▶ _Supplied data_:
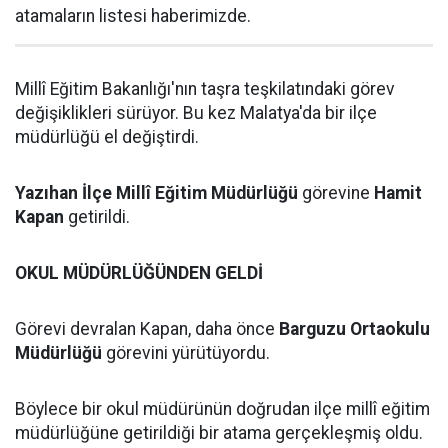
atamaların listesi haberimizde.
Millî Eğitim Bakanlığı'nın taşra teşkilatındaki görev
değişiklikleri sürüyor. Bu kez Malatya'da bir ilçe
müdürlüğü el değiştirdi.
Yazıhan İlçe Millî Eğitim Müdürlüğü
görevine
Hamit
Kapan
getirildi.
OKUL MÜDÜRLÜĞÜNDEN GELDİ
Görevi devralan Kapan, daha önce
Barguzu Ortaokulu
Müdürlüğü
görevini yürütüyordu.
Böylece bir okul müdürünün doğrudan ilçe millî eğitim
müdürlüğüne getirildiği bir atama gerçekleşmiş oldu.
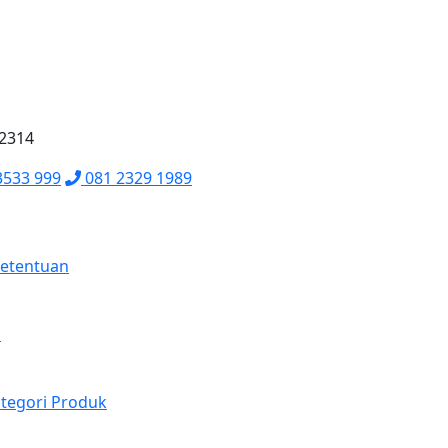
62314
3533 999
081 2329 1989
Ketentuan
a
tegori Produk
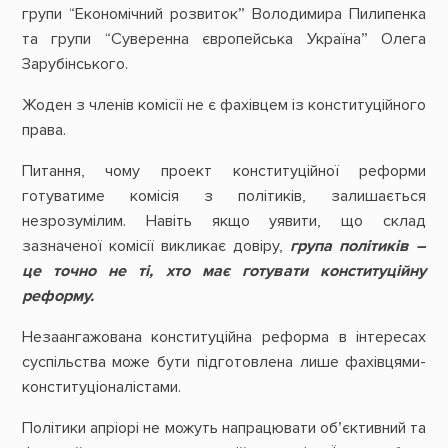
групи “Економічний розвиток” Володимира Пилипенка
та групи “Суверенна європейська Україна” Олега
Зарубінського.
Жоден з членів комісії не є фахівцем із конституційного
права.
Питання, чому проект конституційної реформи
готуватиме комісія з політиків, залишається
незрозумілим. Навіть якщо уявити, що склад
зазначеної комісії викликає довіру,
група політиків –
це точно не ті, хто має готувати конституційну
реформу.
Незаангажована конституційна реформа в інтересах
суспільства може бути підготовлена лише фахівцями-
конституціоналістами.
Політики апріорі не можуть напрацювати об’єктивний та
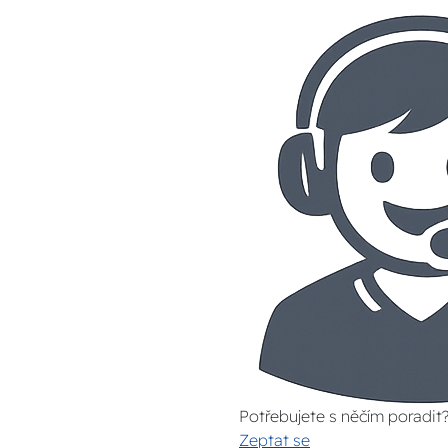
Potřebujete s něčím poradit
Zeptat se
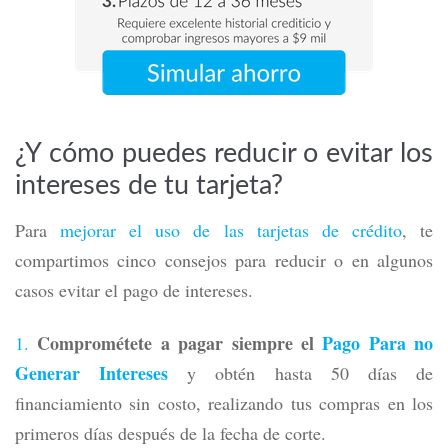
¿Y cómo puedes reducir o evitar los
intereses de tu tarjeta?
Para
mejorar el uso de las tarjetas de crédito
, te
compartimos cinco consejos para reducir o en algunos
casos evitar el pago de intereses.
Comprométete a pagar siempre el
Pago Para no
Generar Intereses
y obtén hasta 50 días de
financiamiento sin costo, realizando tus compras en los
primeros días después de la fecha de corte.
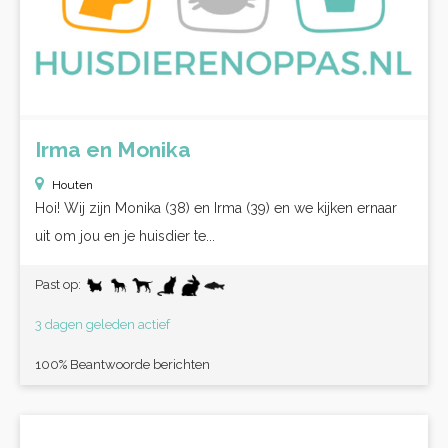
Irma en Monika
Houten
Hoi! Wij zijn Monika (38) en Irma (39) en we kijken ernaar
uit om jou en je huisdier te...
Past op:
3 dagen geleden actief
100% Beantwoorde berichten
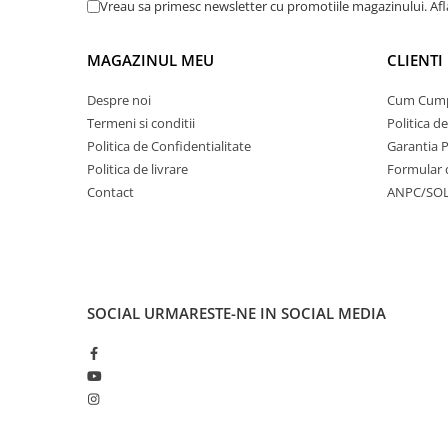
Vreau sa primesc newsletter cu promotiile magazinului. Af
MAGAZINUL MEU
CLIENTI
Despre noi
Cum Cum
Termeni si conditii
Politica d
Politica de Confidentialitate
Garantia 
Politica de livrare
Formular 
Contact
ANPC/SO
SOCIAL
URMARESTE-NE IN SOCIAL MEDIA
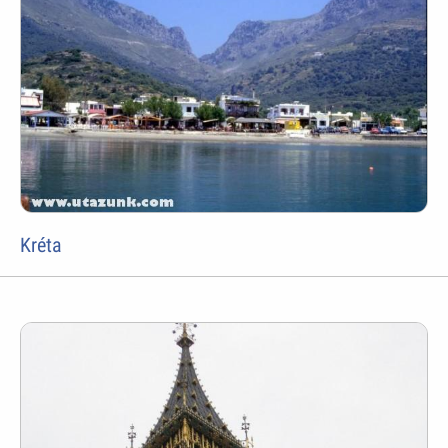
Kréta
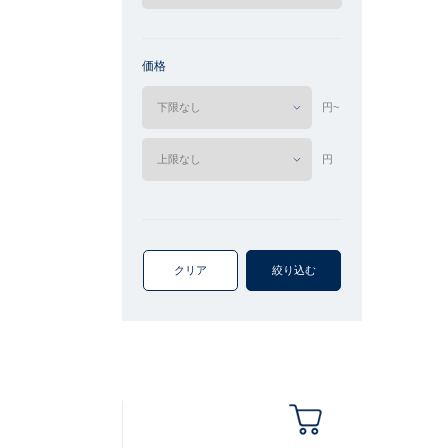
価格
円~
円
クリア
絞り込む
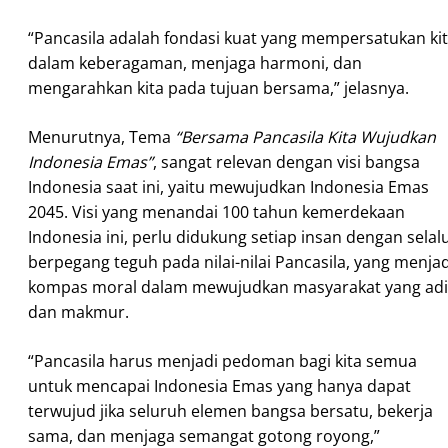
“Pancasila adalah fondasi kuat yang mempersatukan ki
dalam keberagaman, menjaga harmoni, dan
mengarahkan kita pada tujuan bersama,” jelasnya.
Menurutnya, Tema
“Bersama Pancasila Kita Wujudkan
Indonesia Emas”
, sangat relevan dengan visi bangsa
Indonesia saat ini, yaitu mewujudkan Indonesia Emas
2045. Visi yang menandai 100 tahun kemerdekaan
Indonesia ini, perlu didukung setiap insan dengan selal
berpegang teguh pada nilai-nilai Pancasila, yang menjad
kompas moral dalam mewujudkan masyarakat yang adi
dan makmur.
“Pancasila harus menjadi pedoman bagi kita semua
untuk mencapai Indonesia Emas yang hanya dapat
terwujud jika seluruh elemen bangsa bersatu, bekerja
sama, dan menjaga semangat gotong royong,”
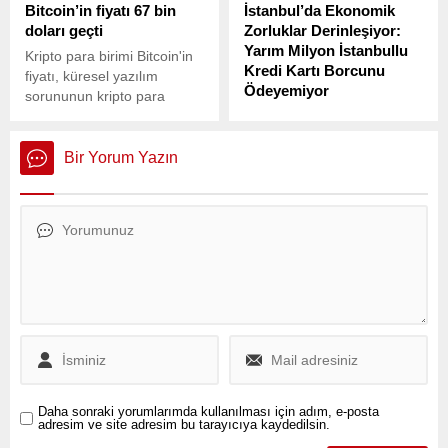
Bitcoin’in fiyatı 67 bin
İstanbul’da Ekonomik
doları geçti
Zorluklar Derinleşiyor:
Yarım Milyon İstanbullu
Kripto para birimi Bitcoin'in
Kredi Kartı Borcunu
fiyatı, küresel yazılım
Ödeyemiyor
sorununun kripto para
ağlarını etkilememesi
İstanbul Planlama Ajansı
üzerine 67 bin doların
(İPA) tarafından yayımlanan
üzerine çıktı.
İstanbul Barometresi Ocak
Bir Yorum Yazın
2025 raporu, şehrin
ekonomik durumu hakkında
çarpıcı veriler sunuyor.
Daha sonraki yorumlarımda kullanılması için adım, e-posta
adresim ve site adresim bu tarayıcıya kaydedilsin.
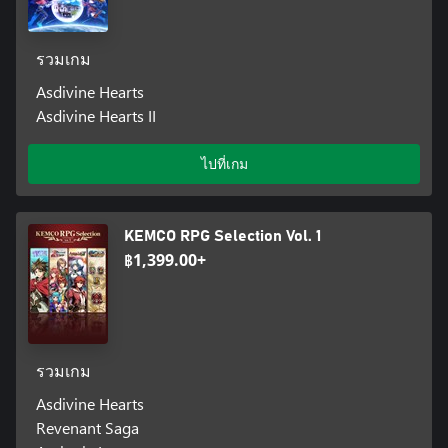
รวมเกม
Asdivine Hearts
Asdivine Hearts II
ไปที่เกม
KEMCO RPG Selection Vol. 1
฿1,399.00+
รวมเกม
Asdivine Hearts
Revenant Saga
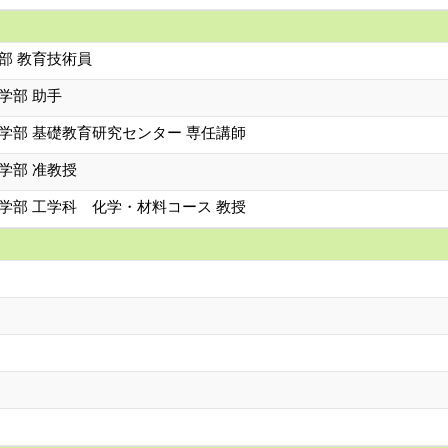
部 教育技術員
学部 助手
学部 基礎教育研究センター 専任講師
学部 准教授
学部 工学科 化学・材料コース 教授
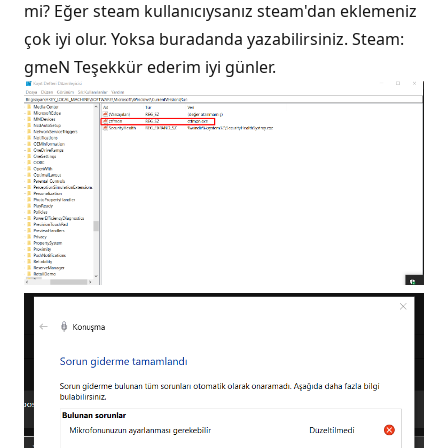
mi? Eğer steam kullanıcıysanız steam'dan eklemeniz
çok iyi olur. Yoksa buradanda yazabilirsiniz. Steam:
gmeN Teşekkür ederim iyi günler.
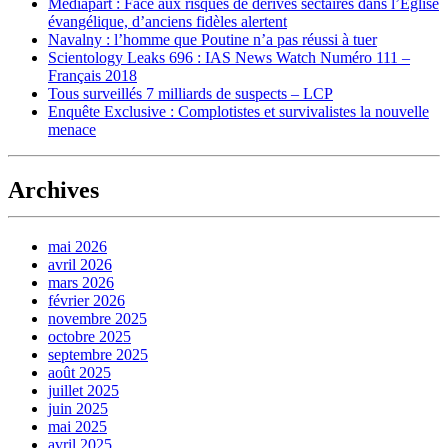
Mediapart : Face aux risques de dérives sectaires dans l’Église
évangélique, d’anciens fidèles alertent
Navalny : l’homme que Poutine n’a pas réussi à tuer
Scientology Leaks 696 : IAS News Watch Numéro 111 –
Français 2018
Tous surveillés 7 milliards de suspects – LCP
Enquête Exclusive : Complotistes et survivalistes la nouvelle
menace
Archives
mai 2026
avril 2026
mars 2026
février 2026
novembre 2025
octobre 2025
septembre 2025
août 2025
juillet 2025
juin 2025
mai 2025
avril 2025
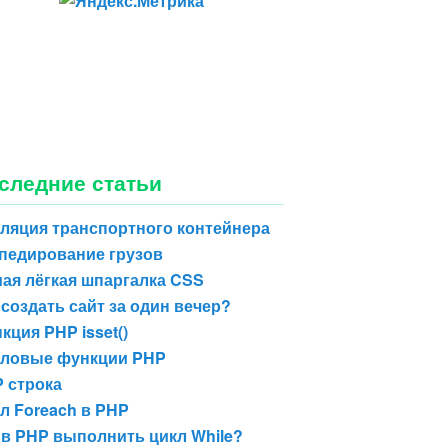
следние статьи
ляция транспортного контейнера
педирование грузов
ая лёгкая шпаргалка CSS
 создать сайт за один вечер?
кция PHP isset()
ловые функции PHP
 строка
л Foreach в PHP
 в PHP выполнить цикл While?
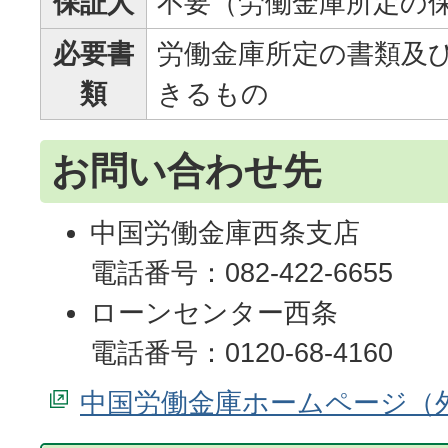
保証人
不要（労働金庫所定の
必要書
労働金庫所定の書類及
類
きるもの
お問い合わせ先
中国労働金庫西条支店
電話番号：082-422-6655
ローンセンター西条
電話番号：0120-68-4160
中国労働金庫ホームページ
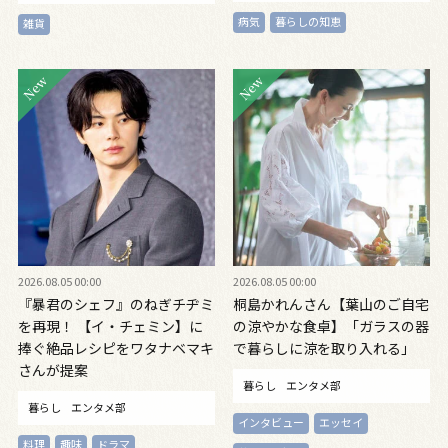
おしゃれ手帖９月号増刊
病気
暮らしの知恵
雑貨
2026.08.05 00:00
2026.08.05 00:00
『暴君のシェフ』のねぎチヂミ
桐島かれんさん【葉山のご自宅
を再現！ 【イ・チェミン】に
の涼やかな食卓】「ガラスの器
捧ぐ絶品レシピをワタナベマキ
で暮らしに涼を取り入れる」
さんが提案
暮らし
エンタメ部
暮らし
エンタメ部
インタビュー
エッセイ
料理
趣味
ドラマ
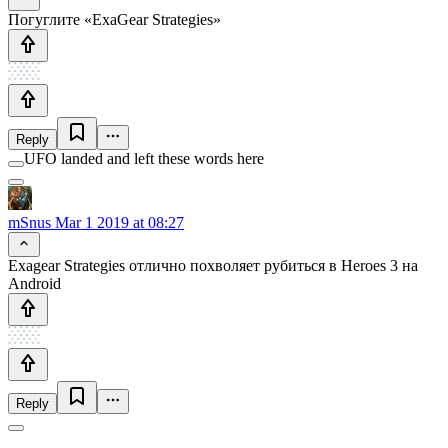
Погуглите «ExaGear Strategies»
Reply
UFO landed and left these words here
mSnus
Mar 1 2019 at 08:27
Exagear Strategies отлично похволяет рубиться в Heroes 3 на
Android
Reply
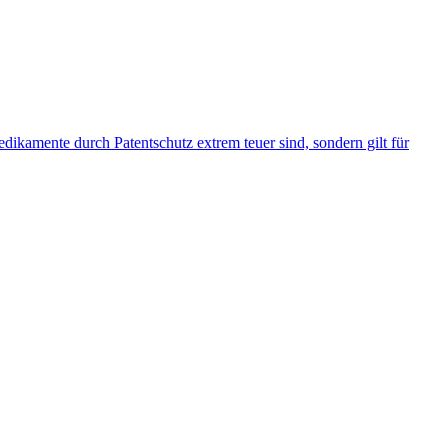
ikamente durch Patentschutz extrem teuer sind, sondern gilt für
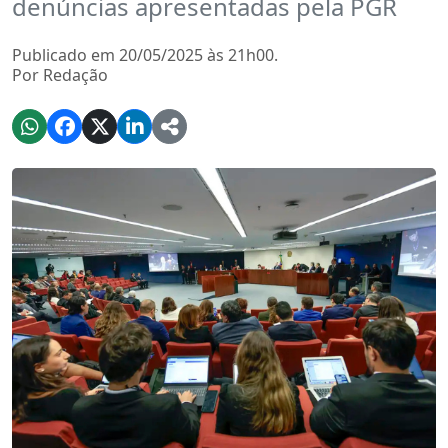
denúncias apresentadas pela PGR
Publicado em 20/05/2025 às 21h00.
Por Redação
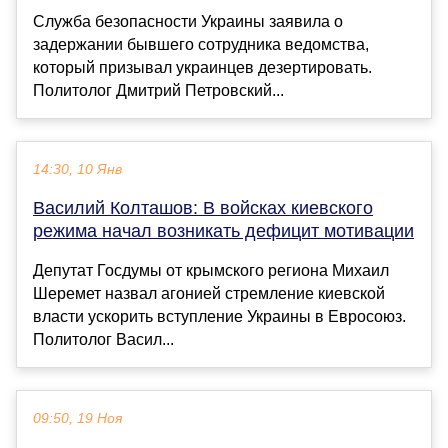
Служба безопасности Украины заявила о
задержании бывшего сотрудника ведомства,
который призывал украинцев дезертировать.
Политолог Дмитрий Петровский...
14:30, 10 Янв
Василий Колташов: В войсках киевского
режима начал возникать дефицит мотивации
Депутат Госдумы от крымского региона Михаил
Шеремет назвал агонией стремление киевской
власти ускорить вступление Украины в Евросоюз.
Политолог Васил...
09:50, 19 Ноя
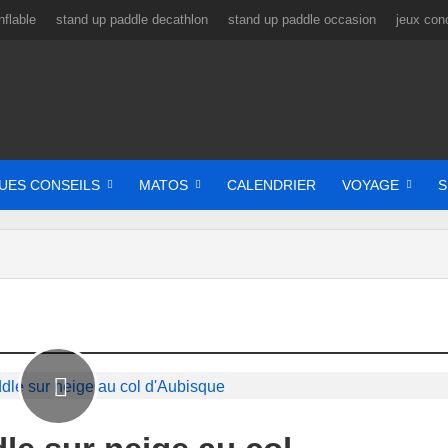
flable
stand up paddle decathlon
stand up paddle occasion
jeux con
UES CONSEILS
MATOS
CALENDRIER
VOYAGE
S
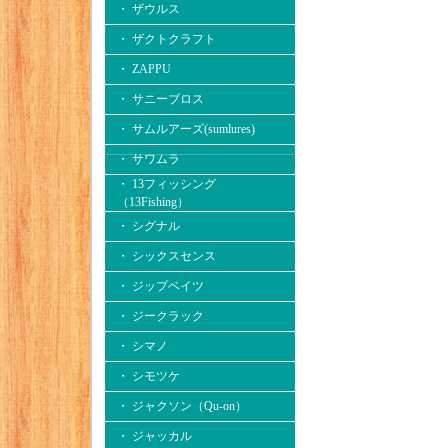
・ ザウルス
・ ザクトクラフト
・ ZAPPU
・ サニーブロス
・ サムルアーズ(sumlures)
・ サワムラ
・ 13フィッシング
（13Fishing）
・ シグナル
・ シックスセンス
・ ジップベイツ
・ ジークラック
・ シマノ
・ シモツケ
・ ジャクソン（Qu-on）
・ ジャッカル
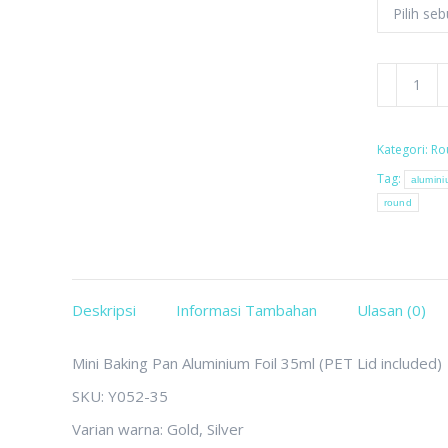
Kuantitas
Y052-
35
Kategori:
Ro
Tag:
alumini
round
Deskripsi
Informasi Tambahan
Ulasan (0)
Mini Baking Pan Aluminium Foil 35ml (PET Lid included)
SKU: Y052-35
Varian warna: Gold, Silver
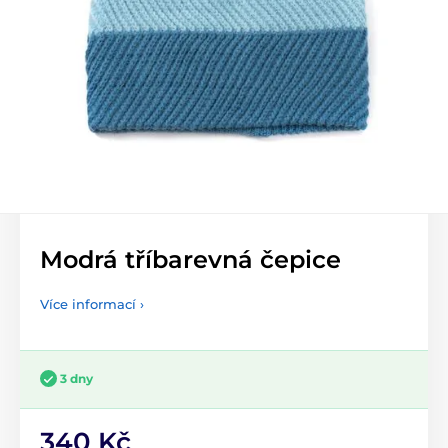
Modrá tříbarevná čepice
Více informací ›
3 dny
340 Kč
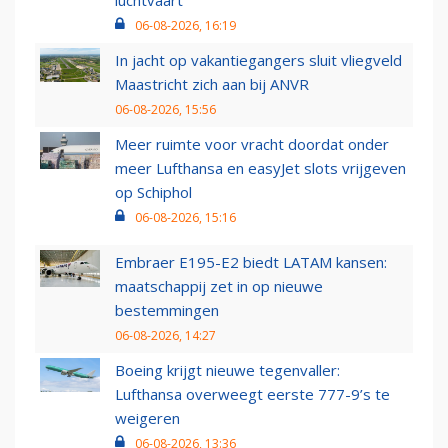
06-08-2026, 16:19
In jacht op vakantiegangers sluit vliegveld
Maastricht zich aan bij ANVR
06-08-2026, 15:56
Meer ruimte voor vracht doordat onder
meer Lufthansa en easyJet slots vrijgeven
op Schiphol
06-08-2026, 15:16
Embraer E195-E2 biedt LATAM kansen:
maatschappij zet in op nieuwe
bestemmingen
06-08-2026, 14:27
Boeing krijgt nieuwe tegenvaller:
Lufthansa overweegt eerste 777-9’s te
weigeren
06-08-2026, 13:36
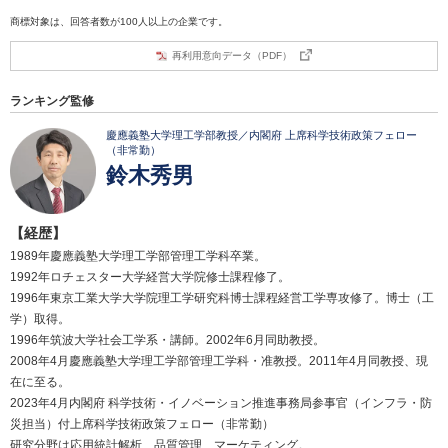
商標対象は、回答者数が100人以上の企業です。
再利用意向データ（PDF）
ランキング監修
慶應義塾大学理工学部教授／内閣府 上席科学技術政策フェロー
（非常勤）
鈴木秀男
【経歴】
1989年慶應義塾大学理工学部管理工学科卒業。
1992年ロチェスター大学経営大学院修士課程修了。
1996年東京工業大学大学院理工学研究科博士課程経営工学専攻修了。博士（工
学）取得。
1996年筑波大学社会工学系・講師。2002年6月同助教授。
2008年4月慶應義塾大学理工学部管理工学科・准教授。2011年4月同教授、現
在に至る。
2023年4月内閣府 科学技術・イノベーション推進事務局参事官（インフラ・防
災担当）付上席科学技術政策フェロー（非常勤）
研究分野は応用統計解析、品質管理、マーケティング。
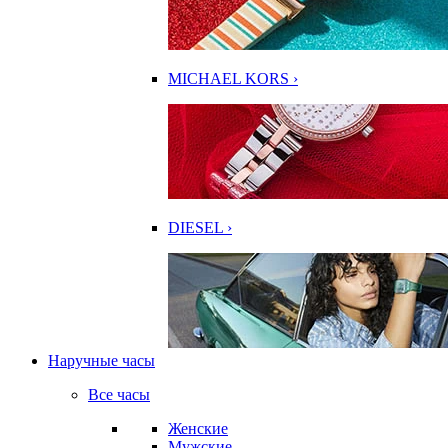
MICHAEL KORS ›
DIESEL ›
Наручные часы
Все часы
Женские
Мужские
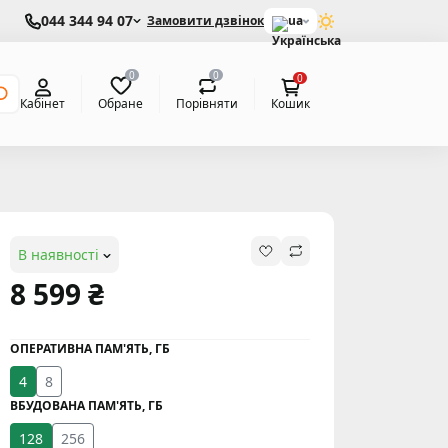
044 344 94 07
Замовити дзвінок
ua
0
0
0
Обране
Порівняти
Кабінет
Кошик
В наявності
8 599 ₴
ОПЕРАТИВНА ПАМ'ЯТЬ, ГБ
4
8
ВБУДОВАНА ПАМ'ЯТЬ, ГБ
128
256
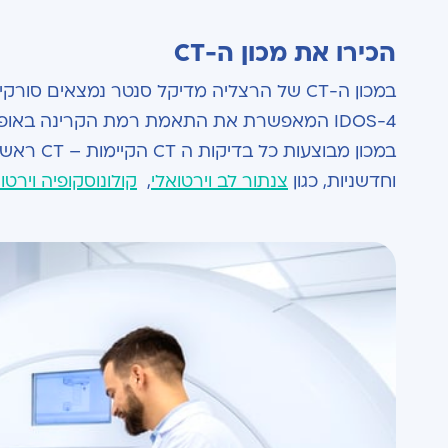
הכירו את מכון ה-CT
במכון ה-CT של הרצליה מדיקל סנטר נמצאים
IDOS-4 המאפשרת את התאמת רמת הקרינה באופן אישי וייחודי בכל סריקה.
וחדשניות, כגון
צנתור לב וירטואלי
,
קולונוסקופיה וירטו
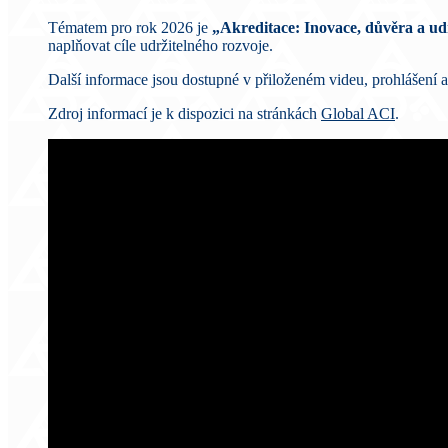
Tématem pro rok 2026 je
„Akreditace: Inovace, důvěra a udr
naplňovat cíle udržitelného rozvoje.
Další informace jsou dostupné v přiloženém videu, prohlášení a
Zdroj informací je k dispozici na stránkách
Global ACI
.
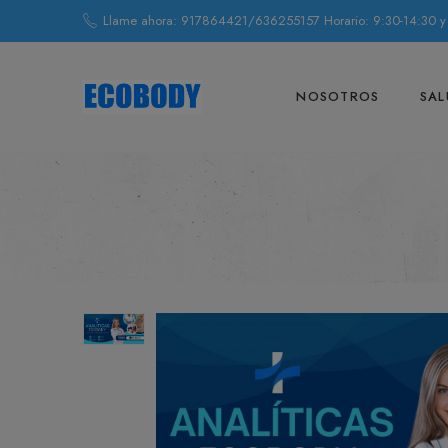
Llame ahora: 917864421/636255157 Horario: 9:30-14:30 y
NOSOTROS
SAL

▶ _Job_:
Copy out the lines of the data above from the one containing "Irma en Monika" through the one containing "100% Beantwoorde berichten", keeping every character unchanged.

▶ _Answer for this exercise_:
Irma en Monika
Houten
Hoi! Wij zijn Monika (38) en Irma (39) en we kijken ernaar
uit om jou en je huisdier te...
Past op:
3 dagen geleden actief
100% Beantwoorde berichten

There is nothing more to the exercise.